Without question, the Pittsburgh Steelers' highest-profile unrestricted free agent this offseason is wide receiver Mike Wallace. However, with the salary cap unchanged at $121 million for 2013 and the wide receiver franchise tag worth $10.357 million, there's little chance the Steelers will be able to keep Wallace under that designation.
The only option is a long-term contract, but that seems just as unlikely as franchising Wallace. Wallace had a chance to stay with the Steelers for years to come during the 2012 offseason, but instead, he rejected Pittsburgh's offer and held out through the preseason. That contract, a five-year deal worth $42 million, instead went to his teammate, Antonio Brown.
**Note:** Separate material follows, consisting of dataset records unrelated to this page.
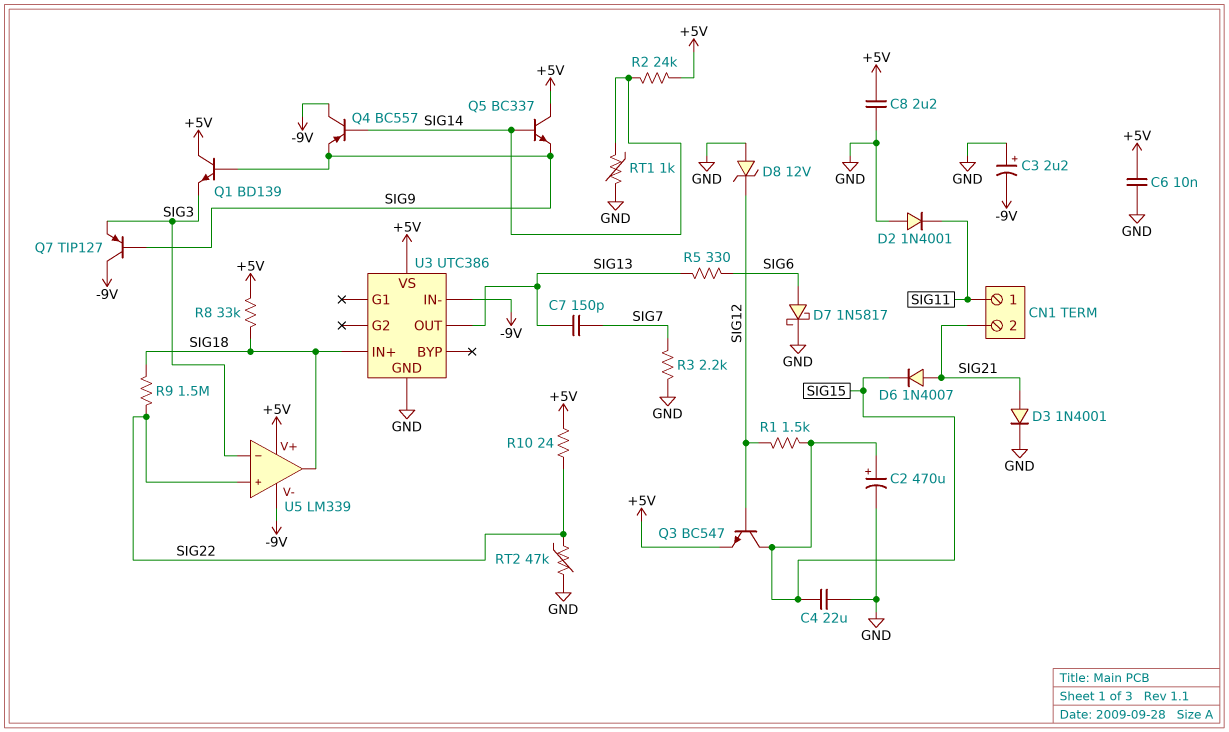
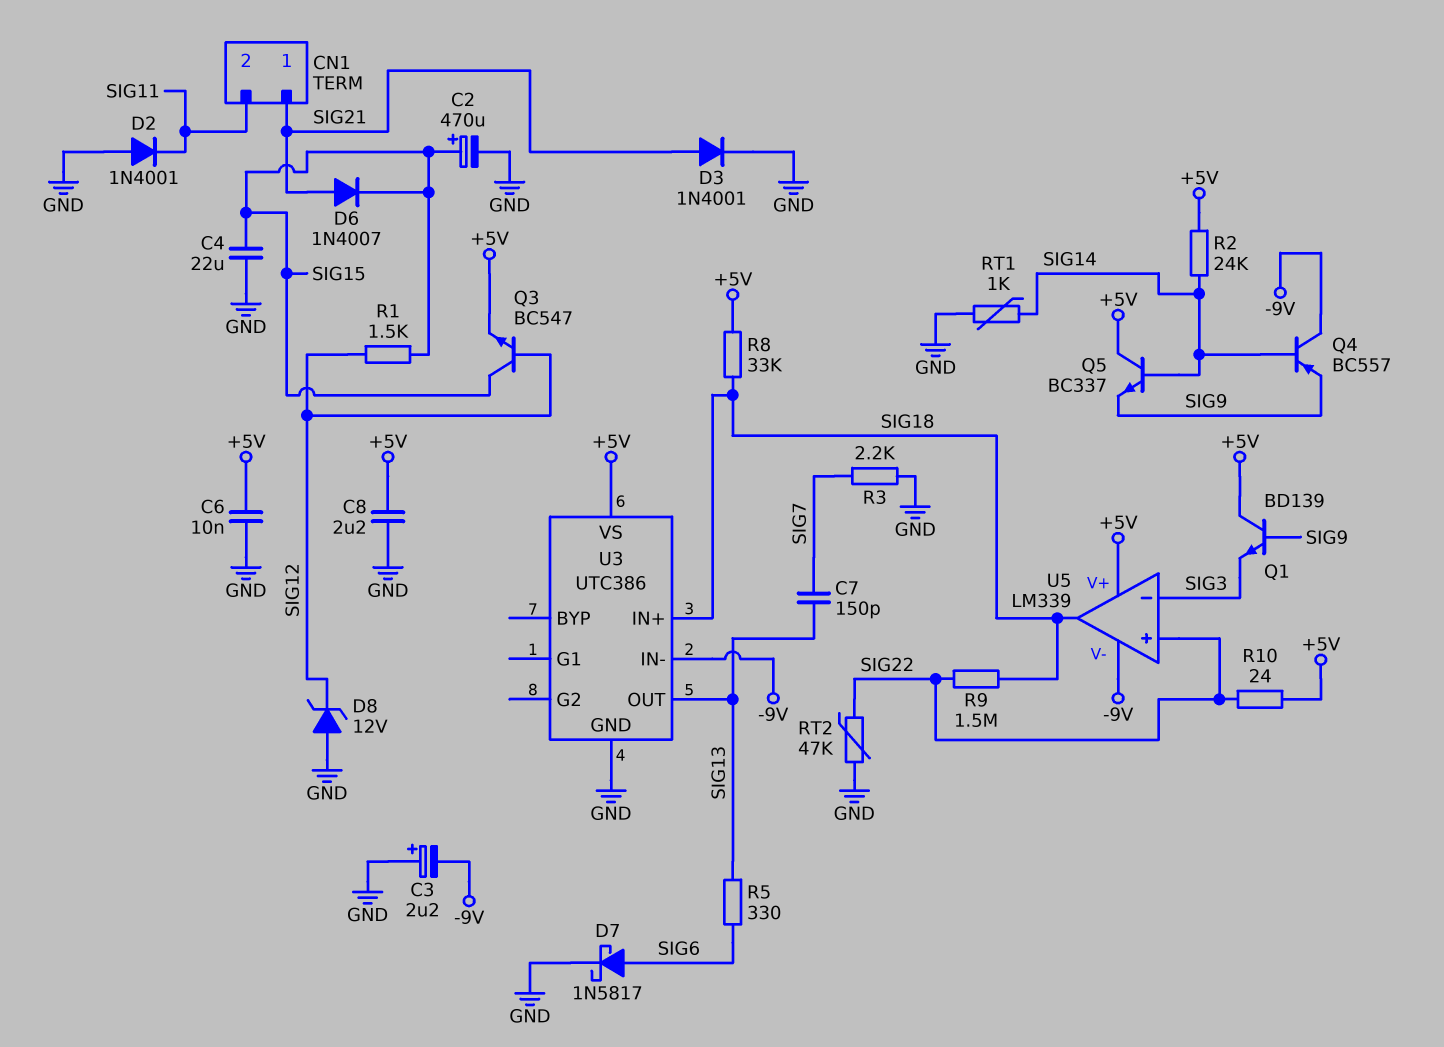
CN1 pin 1: SIG11 -> SIG21
CN1 pin 2: SIG21 -> SIG11
Q7: PNP TIP127 (B SIG9, C -9V, E SIG3) -> none

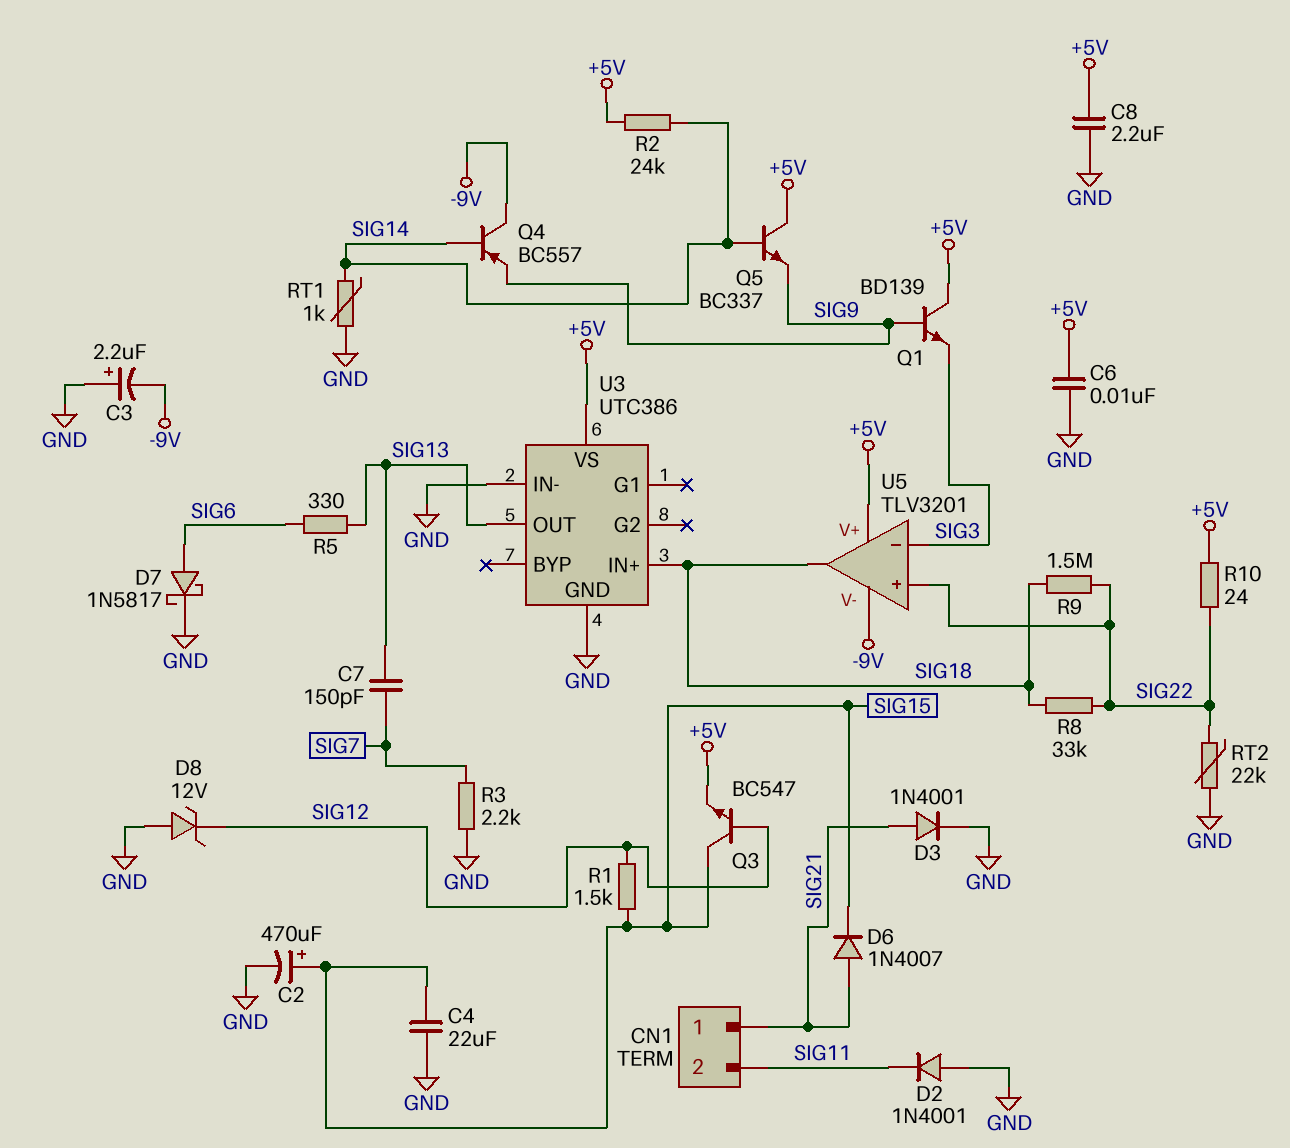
R8: 33k (+5V, SIG18) -> 33k (SIG18, SIG22)
RT2: 47k (GND, SIG22) -> 22k (GND, SIG22)
U3 pin IN-: -9V -> GND
U5: LM339 -> TLV3201

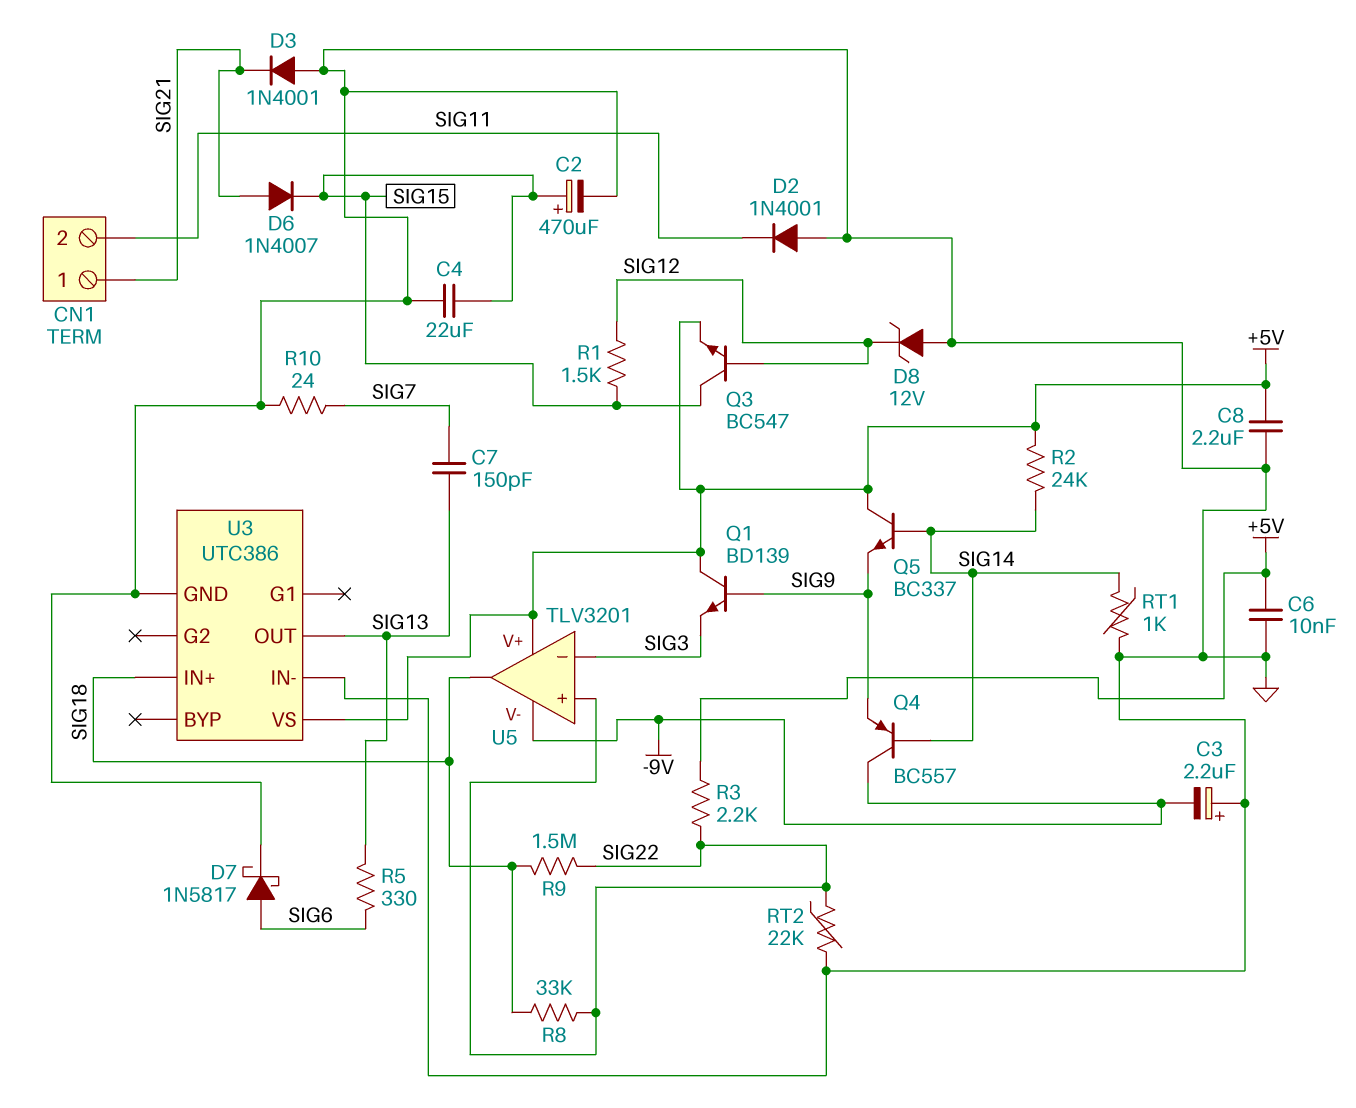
D3: diode 1N4001 (A SIG21, K GND) -> diode 1N4001 (A GND, K SIG21)
R3: 2.2k (GND, SIG7) -> 2.2k (+5V, SIG22)
R10: 24 (+5V, SIG22) -> 24 (GND, SIG7)

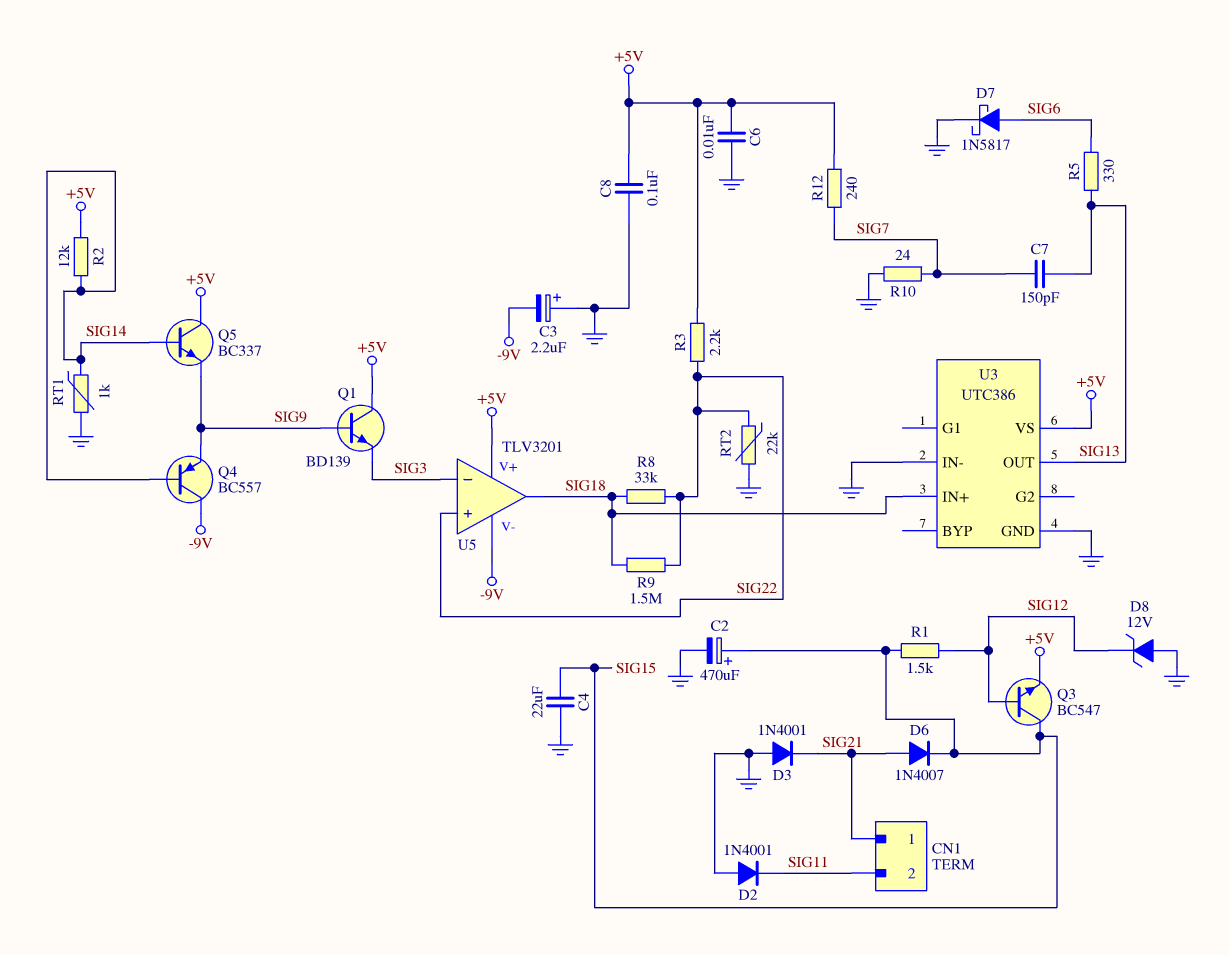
C8: 2.2uF (+5V, GND) -> 100nF (+5V, GND)
R2: 24k (+5V, SIG14) -> 12k (+5V, SIG14)
R12: none -> 240 (+5V, SIG7)

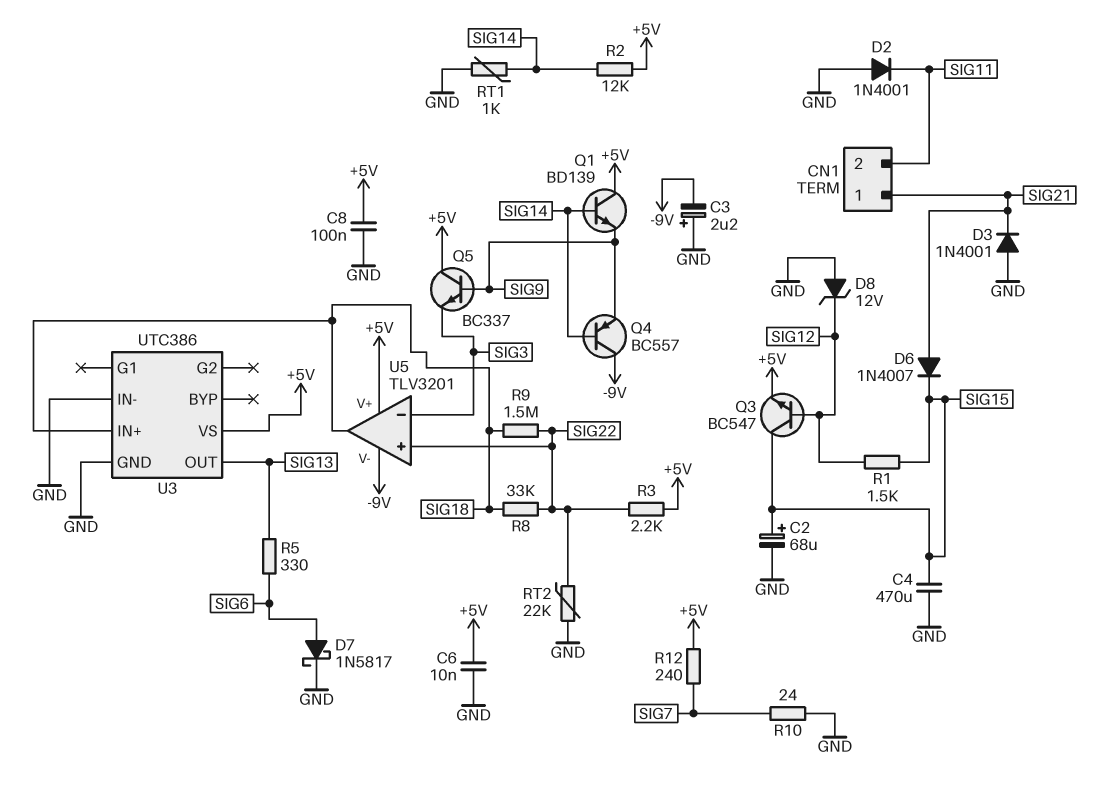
C2: 470uF (plus SIG15, minus GND) -> 68uF (plus SIG15, minus GND)
C4: 22uF (GND, SIG15) -> 470uF (GND, SIG15)
C7: 150pF (SIG7, SIG13) -> none
Q1: NPN BD139 (B SIG9, C +5V, E SIG3) -> NPN BD139 (B SIG14, C +5V, E SIG9)
Q5: NPN BC337 (B SIG14, C +5V, E SIG9) -> NPN BC337 (B SIG9, C +5V, E SIG3)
In a season in which Wallace needed to prove he was worth more than what he was initially offered—by the Steelers or any other team—he mostly disappointed. Wallace blamed a lack of focus for having such low numbers this year, but really, he had more than enough opportunity to match his 2011 production, even in Todd Haley's new offensive system.
Last year, Wallace caught 72 passes for 1,193 yards and eight touchdowns and averaged 16.6 yards per reception. This season, he had 64 catches for 838 yards and eight touchdowns and had a 13.1 yards-per-reception average.
Further, the deep passing hasn't taken a hit in Haley's system, at least when it comes to Wallace. The issues are instead the receiver's, as well as quarterback Ben Roethlisberger's.
In 2011, Wallace was targeted deep (20 or more yards) 24 times, according to Pro Football Focus. He caught 10 of them, had one drop and scored five touchdowns on those passes. In 2012, Wallace was thrown to in the deep end 31 times, the result being just six catches, with four touchdowns and two drops. It wasn't the system to blame for his struggles.
So, with Wallace's disappointing season, the seeming willingness of the Steelers to forge ahead without him and his price tag is too high even if they had a change of heart, Wallace may be the Steelers' biggest-name free agent, but he's not the one most important to the team.